Re: Rust policy for bcachefs-tools in Debian
On Sun, Sep 14, 2025, at 8:08 PM, Kent Overstreet wrote:
> On Sun, Sep 14, 2025 at 07:33:56PM +0200, Matthias Geiger wrote:
>> - Security issues: If they occur the can be easily migitated by a rebuild
>> archive-wide for the packaged crates (not when vendored)
>
> For security issues, I think this is a solved problem; there are bots
> that watch repositories and notify if there are out of date dependecies
> (and I've got these notificiations once or twice in the past).

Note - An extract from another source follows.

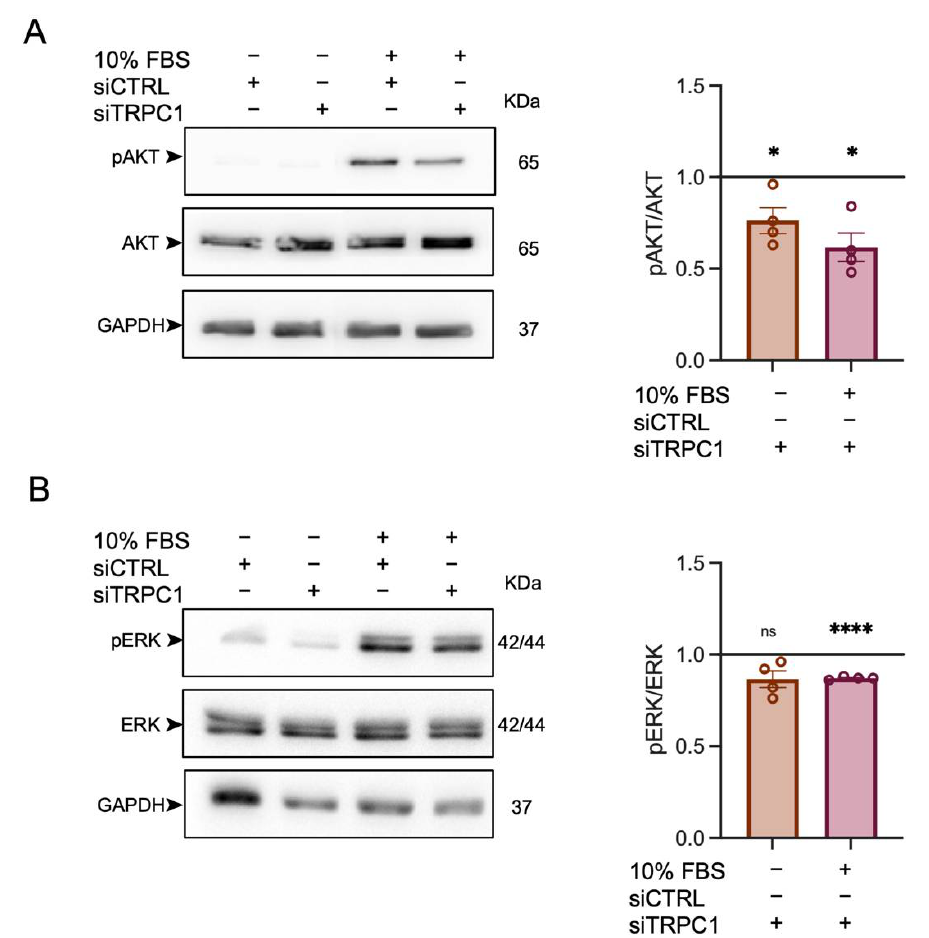
Figure 6. The knockdown of TRPC1 decreases PANC-1 cell proliferation through the phosphorylation of AKT pathways. ( A ) Western blot analysis of phosphorylated AKT (pAKT) and total AKT in transfected PANC-1 cells after mitogen-activation with FBS for either 0 or 30 min (left panel). Quantification of the western blot analysis compared to siCTRL either after 0 min or 30 min of mitogen activation (right panel). * indicates p < 0.05. ( B ) Western blot analysis of phosphorylated ERK1/2 (pERK1/2) and total ERK in transfected PANC-1 cells after mitogen-action for either 0 or 30 min (left panel). Quantification of the western blot analysis compared to siCTRL either after 0 min or 30 min of mitogen activation (right panel). Welch’s correction t -test was used to determine the significant difference between siCTRL and siTRPC1 conditions. ns indicate non-significant and **** p < 0.0001, respectively .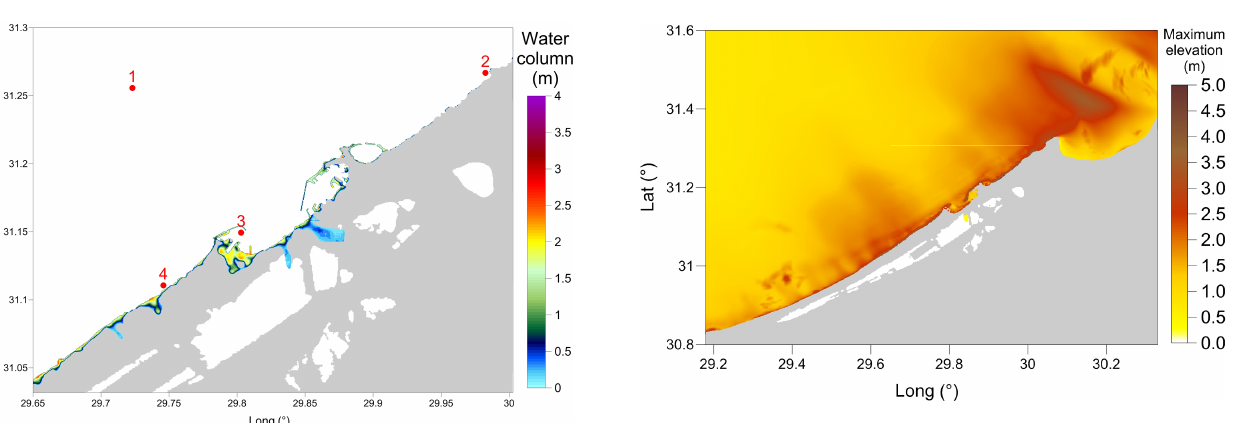
Figure 6. Water depth maxima on land for the WHA case plotted in grid 4 (40m resolution) in mean-sea-level conditions. Red cir- cles show the position of four virtual tide gauges: gauge 1, quite far offshore, and the other three, very close to the coast.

Yeah, that's not how security updates are done in Debian (except sometimes
in unstable ;)). For stable, you absolutely need a minimal fix targeting
just the issue at hand, unless you have a proven track record and agreement
with the security team which allows you to import collected security fix
*releases* done upstream, or something like that. Wholesale updating of
dependencies is only done as a last resort (see below).
> [..]
>
>> - Duplication: Inevitably crates will needlessly get duplicated (i.e. serde
>> 1.0.212 and serde 1.0.100)
>
> I'm not seeing how this is an actual issue, though. Keep in mind Rust
> doesn't support dynamic linking for native Rust libraries, so there's no
> impact on the user machine.
It is, because we don't want to have 25 slightly different copies of the same
code in the archive. We want to ideally have a single copy (per release), so
that we only have to analyze and fix that one (and potentially rebuild things
statically linking it).
This is a fundamental clash between how distros like Debian, and some upstream
ecosystems (like Rust/crates.io, but also npm, ..) operate.
>> - Space: this increases the .debian.tar.xz size by a lot
>
> To give an actual number to this one:
>
> -rw-rw-r-- 1 kent kent 1.3M Sep 14 11:31
> /home/kent/bcachefs-tools/bcachefs-tools-1.31.0.tar.zst
> -rw-rw-r-- 1 kent kent 23M Sep 14 11:31
> /home/kent/bcachefs-tools/bcachefs-tools-vendored-1.31.0.tar.zst
>
> So it's significant - but I wouldn't be the person who'd know how much
> the ftpmasters will scream.
>
> Unfortunately the most sensitive dependency (bindgen) is also the
> biggest - and that one really is sensitive, since bcachefs hits issues
> with types that are both packed and aligned that Rust doesn't handle
> well and require workarounds in bindgen. And FFI bugs _really_ suck to
> track down.
>
>> That being said, you can vendor all crates under debian/missing-sources and
>> then build from there (see librsvg). ftp-masters *should* accept it even if
>> it's vendored as long as you detail everything in d/copyright.
>> Security-wise you are responsiblee though, and the release team might not be
>> happy about this. Hope this helps.
>
> Ok, that sounds like some useful background - on IRC just now there was
> question about how much scrutiny this would get from the ftpmasters.
>
> I hope this doesn't open up too big of a can of worms for you guys, from
> what I've gathered there've been some past debates and I don't want to
> reopen too much. But this is also a case of "once-burned, twice-shy" for
> me, so... tricky stuff :)
I'd advise giving them a heads-up before you spend significant time on such
packaging efforts, unless you want to build and publish such a package on your
own anyway in case it gets rejected. Basically outline your reasoning (I'd
keep it a bit shorter than in this thread though) and give some numbers about
the scale of vendoring (e.g., number of crates/LOC/files/bytes). Please be
patient, it might take a while for them to get back (e.g., if they want to
have an internal discussion and decide based on that).